== Material shown ==

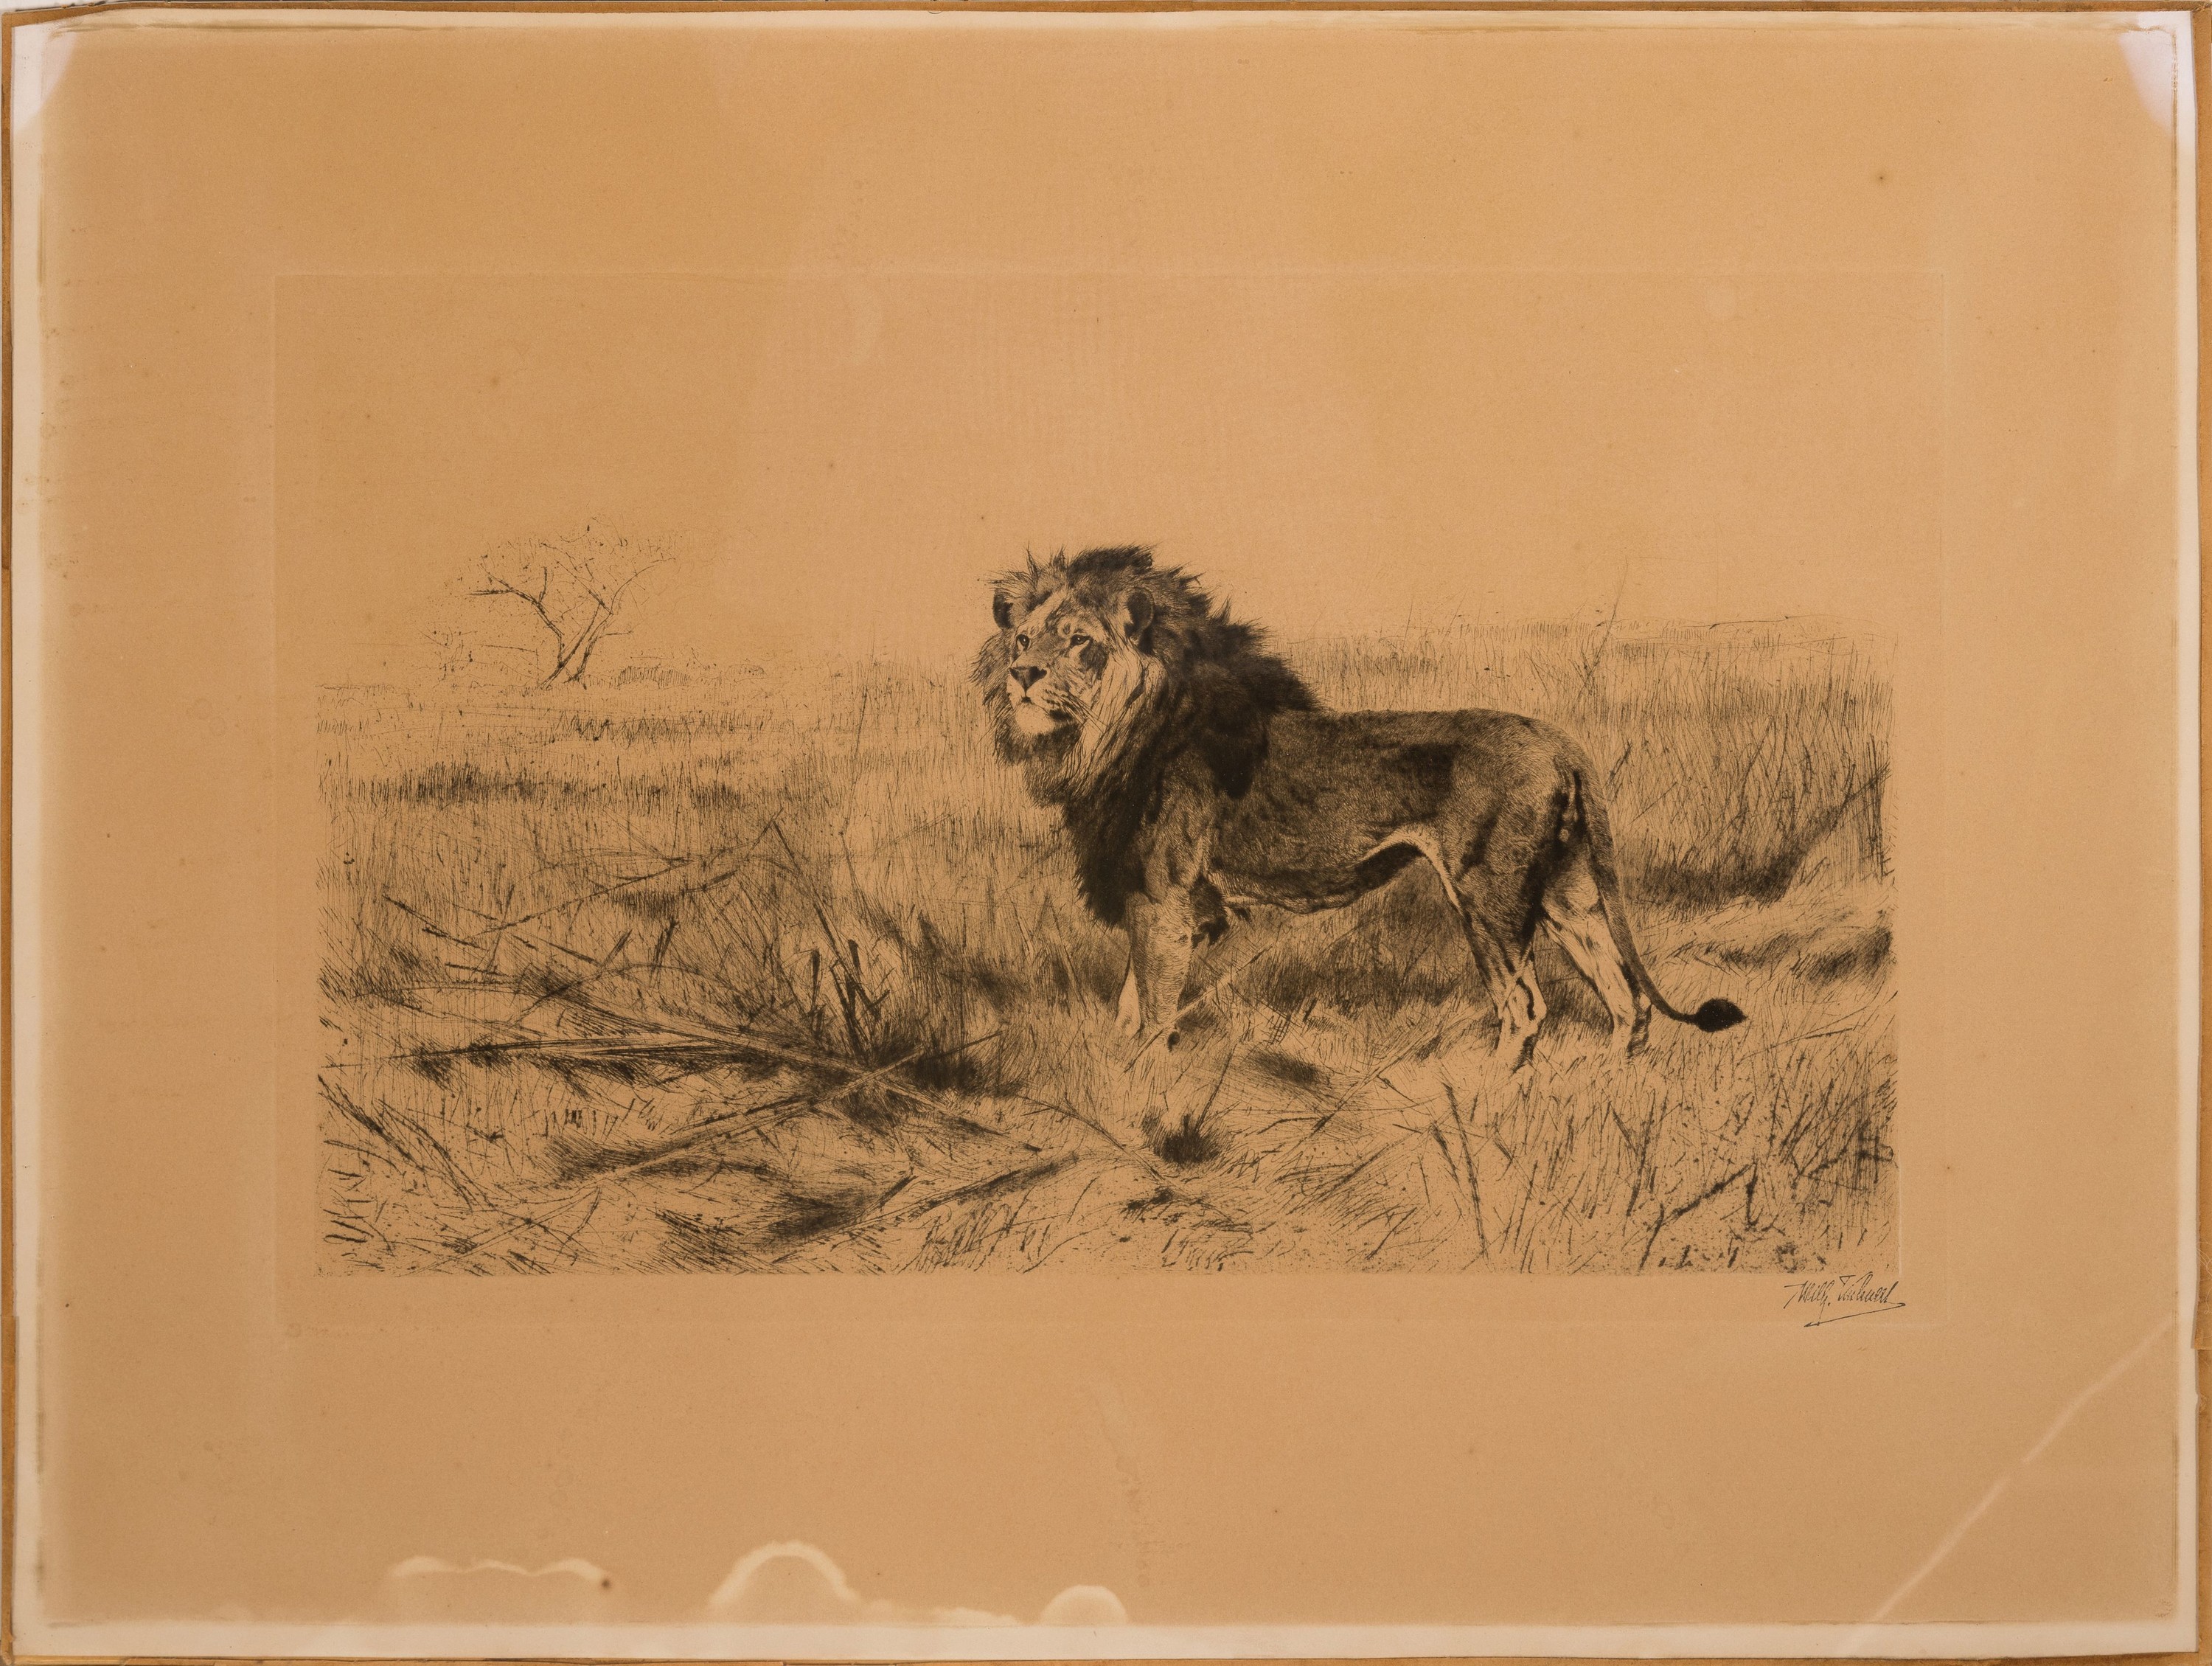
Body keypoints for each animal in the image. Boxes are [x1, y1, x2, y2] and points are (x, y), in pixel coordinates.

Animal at [973, 546, 1744, 1067]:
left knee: (1528, 1008)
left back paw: (1488, 1097)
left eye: (1080, 641)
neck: (1109, 732)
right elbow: (1130, 1002)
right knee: (1626, 1001)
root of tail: (1560, 740)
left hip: (1490, 896)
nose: (1022, 673)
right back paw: (1604, 1085)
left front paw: (1145, 1087)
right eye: (1024, 637)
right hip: (1566, 892)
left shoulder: (1165, 898)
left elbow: (1155, 1010)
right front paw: (1119, 1069)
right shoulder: (1155, 897)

===

- Work to complete:
A single number is the whole answer: how many lines in the entries hold the word "right".

- Written response:
7